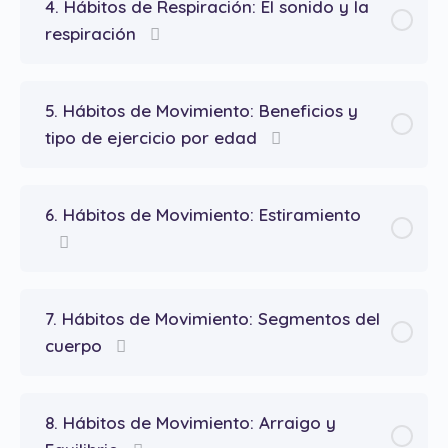
4. Hábitos de Respiración: El sonido y la
respiración
5. Hábitos de Movimiento: Beneficios y
tipo de ejercicio por edad
6. Hábitos de Movimiento: Estiramiento
7. Hábitos de Movimiento: Segmentos del
cuerpo
8. Hábitos de Movimiento: Arraigo y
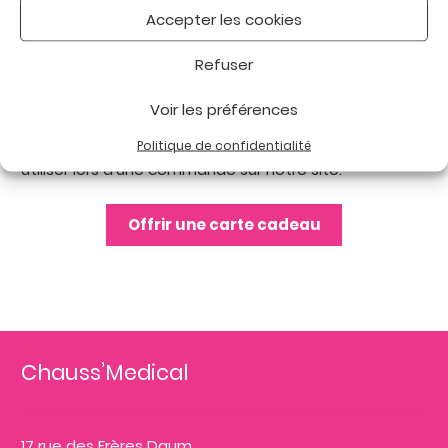
Accepter les cookies
Refuser
Voir les préférences
Envoyée par e-mail au destinataire de votre choix, la
carte cadeau se présente sous forme de code à
Politique de confidentialité
utiliser lors d’une commande sur notre site.
Offrir une carte cadeau
Chauss’Medical
17 rue des Frères Daum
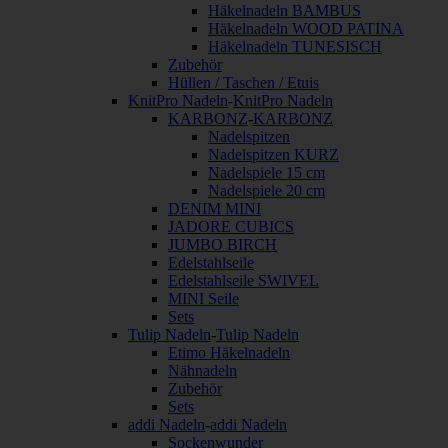
Häkelnadeln BAMBUS
Häkelnadeln WOOD PATINA
Häkelnadeln TUNESISCH
Zubehör
Hüllen / Taschen / Etuis
KnitPro Nadeln
-
KnitPro Nadeln
KARBONZ
-
KARBONZ
Nadelspitzen
Nadelspitzen KURZ
Nadelspiele 15 cm
Nadelspiele 20 cm
DENIM MINI
JADORE CUBICS
JUMBO BIRCH
Edelstahlseile
Edelstahlseile SWIVEL
MINI Seile
Sets
Tulip Nadeln
-
Tulip Nadeln
Etimo Häkelnadeln
Nähnadeln
Zubehör
Sets
addi Nadeln
-
addi Nadeln
Sockenwunder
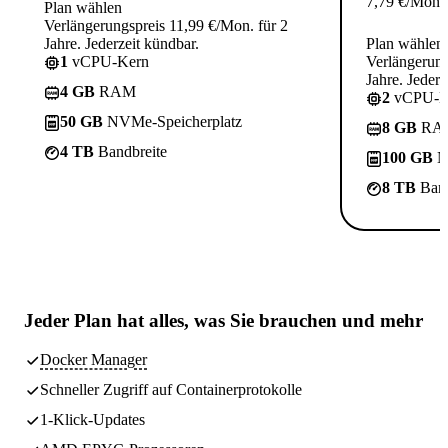
7,79
€
/Mon.
Plan wählen
Verlängerungspreis 11,99 €/Mon. für 2
Jahre. Jederzeit kündbar.
Plan wählen
1
vCPU-Kern
Verlängerung
Jahre. Jederz
4 GB
RAM
2
vCPU-K
50 GB
NVMe-Speicherplatz
8 GB
RA
4 TB
Bandbreite
100 GB
N
8 TB
Band
Jeder Plan hat
alles, was Sie brauchen
und mehr
Docker Manager
Schneller Zugriff auf Containerprotokolle
1-Klick-Updates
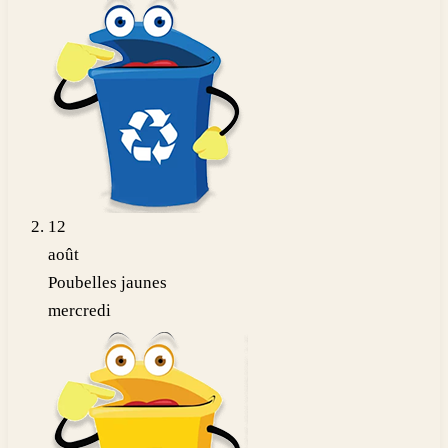
12
août
Poubelles jaunes
mercredi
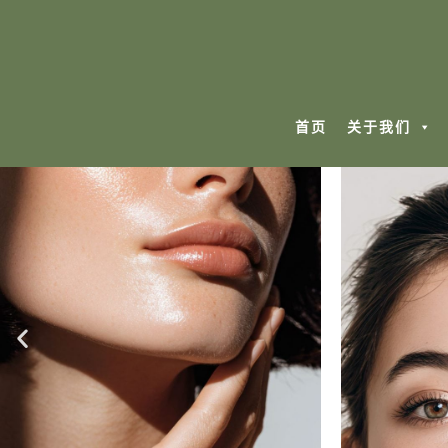
首页
关于我们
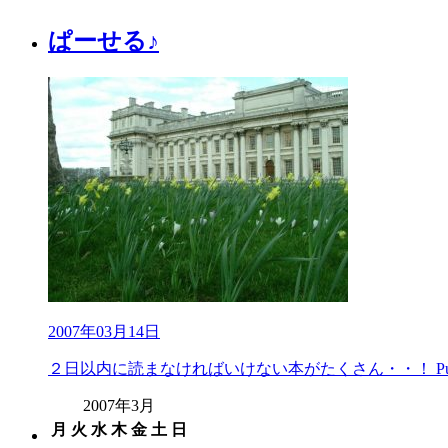
ぱーせる♪
2007年03月14日
２日以内に読まなければいけない本がたくさん・・！ Public P
2007年3月
月
火
水
木
金
土
日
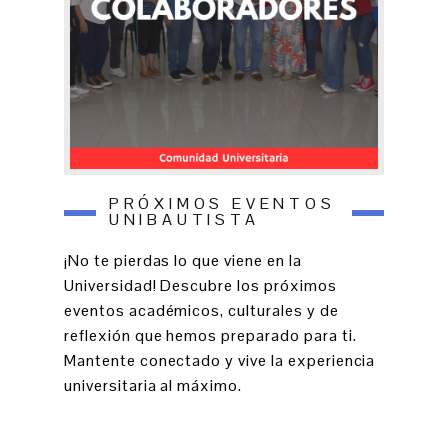
PRÓXIMOS EVENTOS
UNIBAUTISTA
¡No te pierdas lo que viene en la
Universidad! Descubre los próximos
eventos académicos, culturales y de
reflexión que hemos preparado para ti.
Mantente conectado y vive la experiencia
universitaria al máximo.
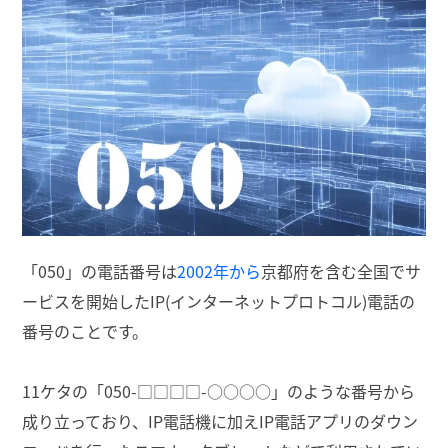
「050」の電話番号は
2002年から
京都府を含む全国でサ
ービスを開始したIP(インターネットプロトコル)電話の
番号のことです。
11ケタの「050-□□□□-○○○○」のような番号から
成り立っており、IP電話機に加えIP電話アプリのダウン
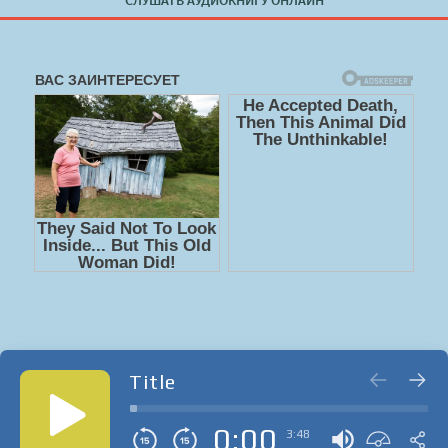
СЛУШАТЬ АУДИОКНИГУ ОНЛАЙН
Title
0:00
3:48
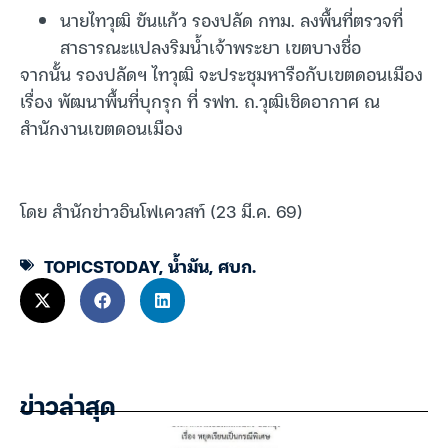
นายไทวุฒิ ขันแก้ว รองปลัด กทม. ลงพื้นที่ตรวจที่
สาธารณะแปลงริมน้ำเจ้าพระยา เขตบางชื่อ
จากนั้น รองปลัดฯ ไทวุฒิ จะประชุมหารือกับเขตดอนเมือง
เรื่อง พัฒนาพื้นที่บุกรุก ที่ รฟท. ถ.วุฒิเชิดอากาศ ณ
สำนักงานเขตดอนเมือง
โดย สำนักข่าวอินโฟเควสท์ (23 มี.ค. 69)
TOPICSTODAY
,
น้ำมัน
,
ศบก.
ข่าวล่าสุด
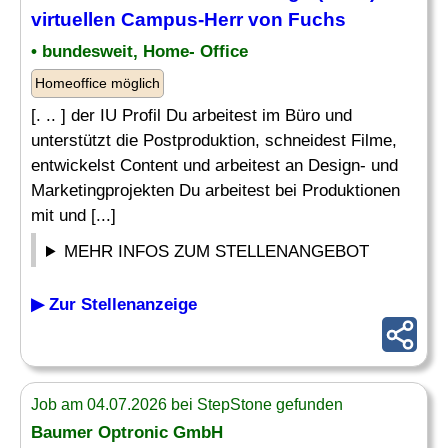
virtuellen Campus-Herr von Fuchs
• bundesweit, Home- Office
Homeoffice möglich
[. .. ] der IU Profil Du arbeitest im Büro und
unterstützt die Postproduktion, schneidest Filme,
entwickelst Content und arbeitest an Design- und
Marketingprojekten Du arbeitest bei Produktionen
mit und [...]
MEHR INFOS ZUM STELLENANGEBOT
▶ Zur Stellenanzeige
Job am 04.07.2026 bei StepStone gefunden
Baumer Optronic GmbH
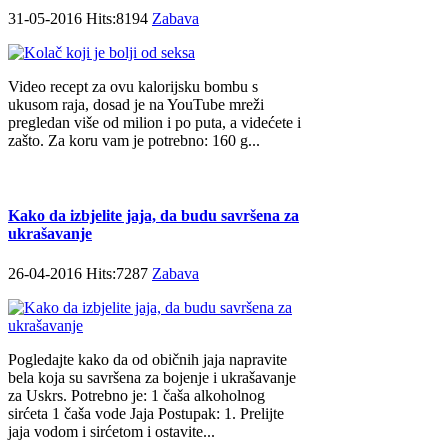
31-05-2016 Hits:8194
Zabava
Video recept za ovu kalorijsku bombu s
ukusom raja, dosad je na YouTube mreži
pregledan više od milion i po puta, a videćete i
zašto. Za koru vam je potrebno: 160 g...
Kako da izbjelite jaja, da budu savršena za
ukrašavanje
26-04-2016 Hits:7287
Zabava
Pogledajte kako da od običnih jaja napravite
bela koja su savršena za bojenje i ukrašavanje
za Uskrs. Potrebno je: 1 čaša alkoholnog
sirćeta 1 čaša vode Jaja Postupak: 1. Prelijte
jaja vodom i sirćetom i ostavite...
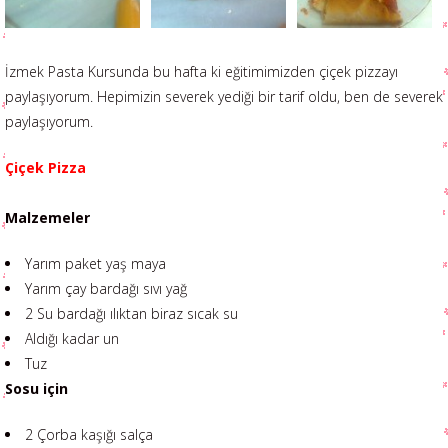
İzmek Pasta Kursunda bu hafta ki eğitimimizden çiçek pizzayı
paylaşıyorum. Hepimizin severek yediği bir tarif oldu, ben de severek
paylaşıyorum.
Çiçek Pizza
Malzemeler
Yarım paket yaş maya
Yarım çay bardağı sıvı yağ
2 Su bardağı ılıktan biraz sıcak su
Aldığı kadar un
Tuz
Sosu için
2 Çorba kaşığı salça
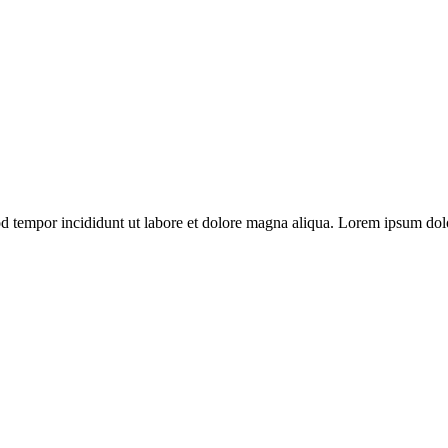
od tempor incididunt ut labore et dolore magna aliqua. Lorem ipsum dolo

....

**The task**
After removing the pictures, restate the whole listing above word for word.

**Result of the exercise**
4. Hábitos de Respiración: El sonido y la
respiración
5. Hábitos de Movimiento: Beneficios y
tipo de ejercicio por edad
6. Hábitos de Movimiento: Estiramiento
7. Hábitos de Movimiento: Segmentos del
cuerpo
8. Hábitos de Movimiento: Arraigo y
Accepter les cookies
Refuser
Voir les préférences
Envoyée par e-mail au destinataire de votre choix, la
carte cadeau se présente sous forme de code à
Politique de confidentialité
utiliser lors d’une commande sur notre site.
Offrir une carte cadeau
Chauss’Medical
17 rue des Frères Daum
Häkelnadeln BAMBUS
Häkelnadeln WOOD PATINA
Häkelnadeln TUNESISCH
Zubehör
Hüllen / Taschen / Etuis
KnitPro Nadeln
-
KnitPro Nadeln
KARBONZ
-
KARBONZ
Nadelspitzen
Nadelspitzen KURZ
Nadelspiele 15 cm
Nadelspiele 20 cm
DENIM MINI
JADORE CUBICS
JUMBO BIRCH
Edelstahlseile
Edelstahlseile SWIVEL
MINI Seile
Sets
Tulip Nadeln
-
Tulip Nadeln
Etimo Häkelnadeln
Nähnadeln
Zubehör
Sets
addi Nadeln
-
addi Nadeln
Sockenwunder
7,79
€
/Mon.
Plan wählen
Verlängerungspreis 11,99 €/Mon. für 2
Jahre. Jederzeit kündbar.
Plan wählen
1
vCPU-Kern
Verlängerung
Jahre. Jederz
4 GB
RAM
2
vCPU-K
50 GB
NVMe-Speicherplatz
8 GB
RA
4 TB
Bandbreite
100 GB
N
8 TB
Band
Jeder Plan hat
alles, was Sie brauchen
und mehr
Docker Manager
Schneller Zugriff auf Containerprotokolle
1-Klick-Updates
12
août
Poubelles jaunes
mercredi
首页
关于我们
ぱーせる♪
2007年03月14日
２日以内に読まなければいけない本がたくさん・・！ Public P
2007年3月
月
火
水
木
金
土
日
PRÓXIMOS EVENTOS
UNIBAUTISTA
¡No te pierdas lo que viene en la
Universidad! Descubre los próximos
eventos académicos, culturales y de
reflexión que hemos preparado para ti.
Mantente conectado y vive la experiencia
universitaria al máximo.
「050」の電話番号は
2002年から
京都府を含む全国でサ
ービスを開始したIP(インターネットプロトコル)電話の
番号のことです。
11ケタの「050-□□□□-○○○○」のような番号から
成り立っており、IP電話機に加えIP電話アプリのダウン
СЛУШАТЬ АУДИОКНИГУ ОНЛАЙН
Title
0:00
3:48
นายไทวุฒิ ขันแก้ว รองปลัด กทม. ลงพื้นที่ตรวจที่
สาธารณะแปลงริมน้ำเจ้าพระยา เขตบางชื่อ
จากนั้น รองปลัดฯ ไทวุฒิ จะประชุมหารือกับเขตดอนเมือง
เรื่อง พัฒนาพื้นที่บุกรุก ที่ รฟท. ถ.วุฒิเชิดอากาศ ณ
สำนักงานเขตดอนเมือง
โดย สำนักข่าวอินโฟเควสท์ (23 มี.ค. 69)
TOPICSTODAY
,
น้ำมัน
,
ศบก.
ข่าวล่าสุด
virtuellen Campus-Herr von Fuchs
• bundesweit, Home- Office
Homeoffice möglich
[. .. ] der IU Profil Du arbeitest im Büro und
unterstützt die Postproduktion, schneidest Filme,
entwickelst Content und arbeitest an Design- und
Marketingprojekten Du arbeitest bei Produktionen
mit und [...]
MEHR INFOS ZUM STELLENANGEBOT
▶ Zur Stellenanzeige
Job am 04.07.2026 bei StepStone gefunden
Baumer Optronic GmbH
31-05-2016 Hits:8194
Zabava
Video recept za ovu kalorijsku bombu s
ukusom raja, dosad je na YouTube mreži
pregledan više od milion i po puta, a videćete i
zašto. Za koru vam je potrebno: 160 g...
Kako da izbjelite jaja, da budu savršena za
ukrašavanje
26-04-2016 Hits:7287
Zabava
Pogledajte kako da od običnih jaja napravite
bela koja su savršena za bojenje i ukrašavanje
za Uskrs. Potrebno je: 1 čaša alkoholnog
sirćeta 1 čaša vode Jaja Postupak: 1. Prelijte
jaja vodom i sirćetom i ostavite...
İzmek Pasta Kursunda bu hafta ki eğitimimizden çiçek pizzayı
paylaşıyorum. Hepimizin severek yediği bir tarif oldu, ben de severek
paylaşıyorum.
Çiçek Pizza
Malzemeler
Yarım paket yaş maya
Yarım çay bardağı sıvı yağ
2 Su bardağı ılıktan biraz sıcak su
Aldığı kadar un
Tuz
Sosu için
2 Çorba kaşığı salça
od tempor incididunt ut labore et dolore magna aliqua. Lorem ipsum dolo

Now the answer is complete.